A realização no Brasil dos dois principais eventos esportivos do mundo, a Copa de 2014 e os Jogos Olímpicos de 2016, atrairá públicos de todo o globo acostumados a usar as mais modernas tecnologias no dia a dia, motivo pelo qual as companhias estão se mexendo.

“O problema ainda são os custos e a estrutura do negócio; por isso, os dois setores ainda estão demorando a definir um modelo”, disse Ullmann. Além disso, existe a indefinição em relação à infraestrutura, como a disponibilidade de dispositivos como smartphones e handsets habilitados, segundo o executivo.

Também seria preciso adaptar as catracas e máquinas de acesso para a nova tecnologia. “Imagine quantos estabelecimentos comerciais existem hoje e que teriam que mudar todas as máquinas”, observou. Outro desafio é como os participantes da cadeia terão lucro. “Bancos, operadoras e bandeiras de cartão de crédito desejarão ser bem remunerados. Isso trará um custo relativamente alto”, assinaoua.
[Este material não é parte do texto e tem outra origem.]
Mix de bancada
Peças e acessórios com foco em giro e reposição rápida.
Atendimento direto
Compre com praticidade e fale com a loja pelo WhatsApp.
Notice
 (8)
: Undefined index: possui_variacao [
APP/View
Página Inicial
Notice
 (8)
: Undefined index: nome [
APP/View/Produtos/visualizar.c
Mas no Brasil, como as operadoras estão proibidas de realizar operações financeiras, é preciso chamar as instituições que realizam essas transações para conversar. “Acontecerão muitas parcerias, sem que nenhum setor se sobreponha ao outro”, estimou Ullmann.

Há exemplos bem-sucedidos de integração de serviços na Europa, diz o executivo. “Existem integrações na Inglaterra, com a operadora O2 e o sistema de transporte de Londres, e na Espanha, com o grupo Telefonica”, exemplificou. Na América do Sul, o processo de integração está mais adiantado no Brasil.